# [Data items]
===============

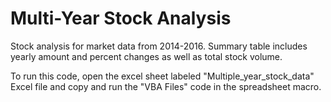 # Multi-Year Stock Analysis

Stock analysis for market data from 2014-2016. 
Summary table includes yearly amount and percent changes as well as total stock volume.

To run this code, open the excel sheet labeled "Multiple_year_stock_data" Excel file and copy and run the "VBA Files" code in the spreadsheet macro.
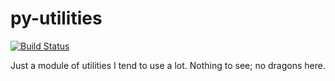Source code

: # py-utilities

[![Build Status](https://travis-ci.org/ryankanno/py-utilities.png?branch=master)](https://travis-ci.org/ryankanno/py-utilities)

Just a module of utilities I tend to use a lot. Nothing to see; no dragons
here.
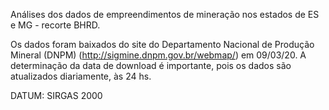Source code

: Análises dos dados de empreendimentos de mineração nos estados de ES e MG - recorte BHRD.

Os dados foram baixados do site do Departamento Nacional de Produção Mineral (DNPM) (http://sigmine.dnpm.gov.br/webmap/) em 09/03/20. A determinação da data de download é importante, pois os dados são atualizados diariamente, às 24 hs.

DATUM: SIRGAS 2000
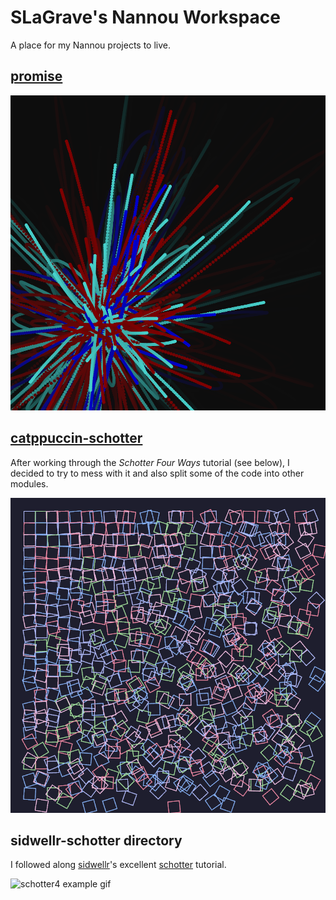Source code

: # SLaGrave's Nannou Workspace

A place for my Nannou projects to live.

## [promise](./promise/)

![example image](./images/promise_1.png)

## [catppuccin-schotter](./catppuccin-schotter/)

After working through the *Schotter Four Ways* tutorial (see below), I decided to try to mess with it and also split some of the code into other modules.

![example image](./images/catppuccin-schotter.png)

## sidwellr-schotter directory

I followed along [sidwellr](https://github.com/sidwellr)'s excellent [schotter](https://github.com/sidwellr/schotter) tutorial.

![schotter4 example gif](./images/Schotter4.gif)
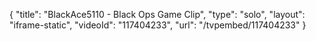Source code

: {
    "title": "BlackAce5110 - Black Ops Game Clip",
    "type": "solo",
    "layout": "iframe-static",
    "videoId": "117404233",
    "url": "\/tvpembed\/117404233"
}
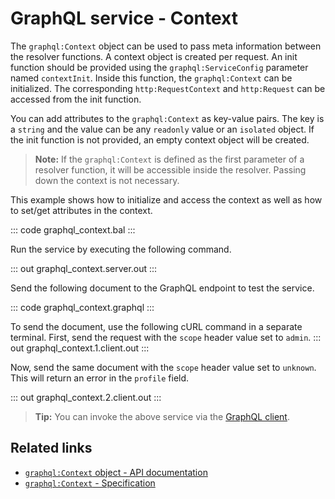 # GraphQL service - Context

The `graphql:Context` object can be used to pass meta information between the resolver functions. A context object is created per request. An init function should be provided using the `graphql:ServiceConfig` parameter named `contextInit`. Inside this function, the `graphql:Context` can be initialized. The corresponding `http:RequestContext` and `http:Request` can be accessed from the init function.

You can add attributes to the `graphql:Context` as key-value pairs. The key is a `string` and the value can be any `readonly` value or an `isolated` object. If the init function is not provided, an empty context object will be created.

>**Note:** If the `graphql:Context` is defined as the first parameter of a resolver function, it will be accessible inside the resolver. Passing down the context is not necessary.

This example shows how to initialize and access the context as well as how to set/get attributes in the context.

::: code graphql_context.bal :::

Run the service by executing the following command.

::: out graphql_context.server.out :::

Send the following document to the GraphQL endpoint to test the service.

::: code graphql_context.graphql :::

To send the document, use the following cURL command in a separate terminal. First, send the request with the `scope` header value set to `admin`.
::: out graphql_context.1.client.out :::

Now, send the same document with the `scope` header value set to `unknown`. This will return an error in the `profile` field.

::: out graphql_context.2.client.out :::

>**Tip:** You can invoke the above service via the [GraphQL client](/learn/by-example/graphql-client/).

## Related links
- [`graphql:Context` object - API documentation](https://lib.ballerina.io/ballerina/graphql/latest/classes/Context)
- [`graphql:Context` - Specification](/spec/graphql/#8-context)
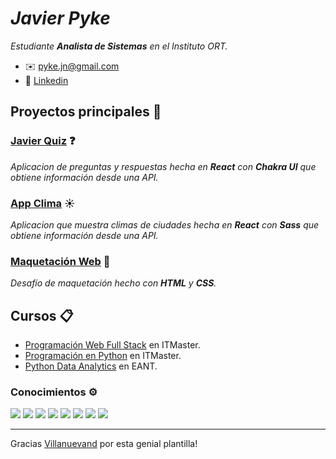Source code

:# _Javier Pyke_ 

_Estudiante **Analista de Sistemas** en el Instituto ORT._

* ✉️ pyke.jn@gmail.com
* 🔨 [Linkedin](https://www.linkedin.com/in/javierpyke/)

## Proyectos principales 🚀

### [Javier Quiz](https://github.com/javierpyke/blackbox-vision-challenge) ❓
_Aplicacion de preguntas y respuestas hecha en ***React*** con ***Chakra UI*** que obtiene información desde una API._

### [App Clima](https://github.com/javierpyke/app-clima) ☀️
_Aplicacion que muestra climas de ciudades hecha en ***React*** con ***Sass*** que obtiene información desde una API._

### [Maquetación Web](https://github.com/javierpyke/axlot-challenger) 📐
_Desafío de maquetación hecho con ***HTML*** y ***CSS***._

## Cursos 📋

* [Programación Web Full Stack](https://www.itmaster.com.ar/carreras/programador-web) en ITMaster.
* [Programación en Python](https://www.itmaster.com.ar/cursos/curso-python) en ITMaster.
* [Python Data Analytics](https://eant.tech/escuela-de-ciencias-de-datos/programas/python-data-analytics) en EANT.

### Conocimientos ⚙️
![](https://img.shields.io/badge/%3E-React-blue) ![](https://img.shields.io/badge/%3E-NodeJs-succes) ![](https://img.shields.io/badge/%3E-JavaScript-yellow) ![](https://img.shields.io/badge/%3E-HTML-important) ![](https://img.shields.io/badge/%3E-CSS-blue) ![](https://img.shields.io/badge/%3E-Sass-ff69ba) ![](https://img.shields.io/badge/%3E-Python-blue) ![](https://img.shields.io/badge/%3E-Pandas-9cf)


---
Gracias [Villanuevand](https://github.com/Villanuevand) por esta genial plantilla!
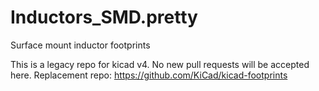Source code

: # Inductors_SMD.pretty
Surface mount inductor footprints

This is a legacy repo for kicad v4. No new pull requests will be accepted here. Replacement repo: https://github.com/KiCad/kicad-footprints
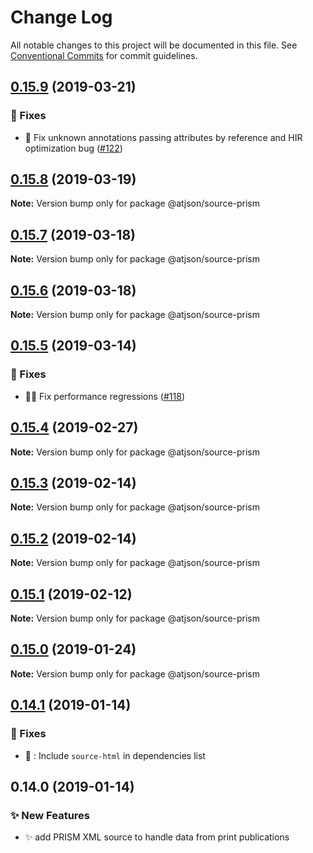 # Change Log

All notable changes to this project will be documented in this file.
See [Conventional Commits](https://conventionalcommits.org) for commit guidelines.

## [0.15.9](https://github.com/CondeNast-Copilot/atjson/compare/@atjson/source-prism@0.15.8...@atjson/source-prism@0.15.9) (2019-03-21)


### 🐛 Fixes

* 🐝 Fix unknown annotations passing attributes by reference and HIR optimization bug ([#122](https://github.com/CondeNast-Copilot/atjson/issues/122))



## [0.15.8](https://github.com/CondeNast-Copilot/atjson/compare/@atjson/source-prism@0.15.7...@atjson/source-prism@0.15.8) (2019-03-19)

**Note:** Version bump only for package @atjson/source-prism





## [0.15.7](https://github.com/CondeNast-Copilot/atjson/compare/@atjson/source-prism@0.15.6...@atjson/source-prism@0.15.7) (2019-03-18)

**Note:** Version bump only for package @atjson/source-prism





## [0.15.6](https://github.com/CondeNast-Copilot/atjson/compare/@atjson/source-prism@0.15.5...@atjson/source-prism@0.15.6) (2019-03-18)

**Note:** Version bump only for package @atjson/source-prism





## [0.15.5](https://github.com/CondeNast-Copilot/atjson/compare/@atjson/source-prism@0.15.4...@atjson/source-prism@0.15.5) (2019-03-14)


### 🐛 Fixes

* 🐝🚀 Fix performance regressions ([#118](https://github.com/CondeNast-Copilot/atjson/issues/118))



## [0.15.4](https://github.com/CondeNast-Copilot/atjson/compare/@atjson/source-prism@0.15.3...@atjson/source-prism@0.15.4) (2019-02-27)

**Note:** Version bump only for package @atjson/source-prism





## [0.15.3](https://github.com/CondeNast-Copilot/atjson/compare/@atjson/source-prism@0.15.2...@atjson/source-prism@0.15.3) (2019-02-14)

**Note:** Version bump only for package @atjson/source-prism





## [0.15.2](https://github.com/CondeNast-Copilot/atjson/compare/@atjson/source-prism@0.15.1...@atjson/source-prism@0.15.2) (2019-02-14)

**Note:** Version bump only for package @atjson/source-prism





## [0.15.1](https://github.com/CondeNast-Copilot/atjson/compare/@atjson/source-prism@0.15.0...@atjson/source-prism@0.15.1) (2019-02-12)

**Note:** Version bump only for package @atjson/source-prism





## [0.15.0](https://github.com/CondeNast-Copilot/atjson/compare/@atjson/source-prism@0.14.1...@atjson/source-prism@0.15.0) (2019-01-24)

**Note:** Version bump only for package @atjson/source-prism





## [0.14.1](https://github.com/CondeNast-Copilot/atjson/compare/@atjson/source-prism@0.14.0...@atjson/source-prism@0.14.1) (2019-01-14)


### 🐛 Fixes

* 🐝 : Include `source-html` in dependencies list



## 0.14.0 (2019-01-14)


### ✨ New Features

* ✨ add PRISM XML source to handle data from print publications
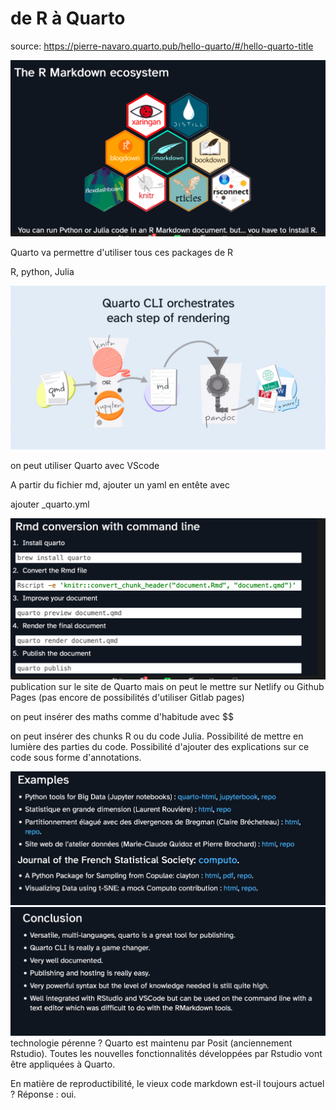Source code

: 
# de R à Quarto

source: https://pierre-navaro.quarto.pub/hello-quarto/#/hello-quarto-title

![](images/rmarkdown_jupyter.PNG)

Quarto va permettre d'utiliser tous ces packages de R

R, python, Julia

![](images/Qmd_quarto.PNG)

on peut utiliser Quarto avec VScode

A partir du fichier md, ajouter un yaml en entête avec 

ajouter \_quarto.yml

![](images/utiliser_quarto.PNG)
publication sur le site de Quarto mais on peut le mettre sur Netlify ou Github Pages (pas encore de possibilités d'utiliser Gitlab pages)

on peut insérer des maths comme d'habitude avec \$\$

on peut insérer des chunks R ou du code Julia. Possibilité de mettre en lumière des parties du code. Possibilité d'ajouter des explications sur ce code sous forme d'annotations.

![](images/exemples_quarto.PNG)
![](images/avantages_quarto.png)
technologie pérenne ? Quarto est maintenu par Posit (anciennement Rstudio). Toutes les nouvelles fonctionnalités développées par Rstudio vont être appliquées à Quarto. 

En matière de reproductibilité, le vieux code markdown est-il toujours actuel ? Réponse : oui.
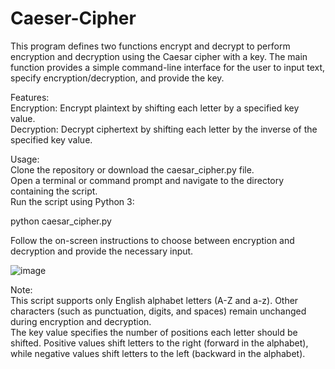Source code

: # Caeser-Cipher
This program defines two functions encrypt and decrypt to perform encryption and decryption using the Caesar cipher with a key. The main function provides a simple command-line interface for the user to input text, specify encryption/decryption, and provide the key.

Features:<br>
Encryption: Encrypt plaintext by shifting each letter by a specified key value.<br>
Decryption: Decrypt ciphertext by shifting each letter by the inverse of the specified key value.<br>

Usage: <br>
  Clone the repository or download the caesar_cipher.py file. <br>
  Open a terminal or command prompt and navigate to the directory containing the script. <br>
  Run the script using Python 3: <br>

  python caesar_cipher.py <br>

  Follow the on-screen instructions to choose between encryption and decryption and provide the necessary input.<br>

  ![image](https://github.com/Shamshad0079/Caeser-Cipher/assets/111460423/f68c0392-0e76-4af2-97e8-432bd57fbd69)  <br>

Note: <br>
This script supports only English alphabet letters (A-Z and a-z). Other characters (such as punctuation, digits, and spaces) remain unchanged during encryption and decryption. <br>
The key value specifies the number of positions each letter should be shifted. Positive values shift letters to the right (forward in the alphabet), while negative values shift letters to the left (backward in the alphabet).<br>


  







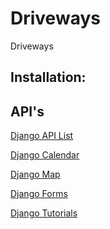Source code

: # Driveways
Driveways


## Installation: 
> 


## API's 

[Django API List](https://github.com/wsvincent/awesome-django)

[Django Calendar](https://github.com/llazzaro/django-scheduler)

[Django Map](https://github.com/madisona/django-google-maps)

[Django Forms](https://github.com/django-crispy-forms/django-crispy-forms/)

[Django Tutorials](https://github.com/wsvincent/awesome-django#educational)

===============

Transcribe the entries from their first line to the line that holds "# GraphQL service - Context", both included, and skip every picture.

 # Multi-Year Stock Analysis

Stock analysis for market data from 2014-2016. 
Summary table includes yearly amount and percent changes as well as total stock volume.

To run this code, open the excel sheet labeled "Multiple_year_stock_data" Excel file and copy and run the "VBA Files" code in the spreadsheet macro.
Source code

: # py-utilities

[![Build Status](https://travis-ci.org/ryankanno/py-utilities.png?branch=master)](https://travis-ci.org/ryankanno/py-utilities)

Just a module of utilities I tend to use a lot. Nothing to see; no dragons
here.
Source code

: Análises dos dados de empreendimentos de mineração nos estados de ES e MG - recorte BHRD.

Os dados foram baixados do site do Departamento Nacional de Produção Mineral (DNPM) (http://sigmine.dnpm.gov.br/webmap/) em 09/03/20. A determinação da data de download é importante, pois os dados são atualizados diariamente, às 24 hs.

DATUM: SIRGAS 2000
Source code

: # SLaGrave's Nannou Workspace

A place for my Nannou projects to live.

## [promise](./promise/)

![example image](./images/promise_1.png)

## [catppuccin-schotter](./catppuccin-schotter/)

After working through the *Schotter Four Ways* tutorial (see below), I decided to try to mess with it and also split some of the code into other modules.

![example image](./images/catppuccin-schotter.png)

## sidwellr-schotter directory

I followed along [sidwellr](https://github.com/sidwellr)'s excellent [schotter](https://github.com/sidwellr/schotter) tutorial.

![schotter4 example gif](./images/Schotter4.gif)
Source code

: {
    "title": "BlackAce5110 - Black Ops Game Clip",
    "type": "solo",
    "layout": "iframe-static",
    "videoId": "117404233",
    "url": "\/tvpembed\/117404233"
}
 # GraphQL service - Context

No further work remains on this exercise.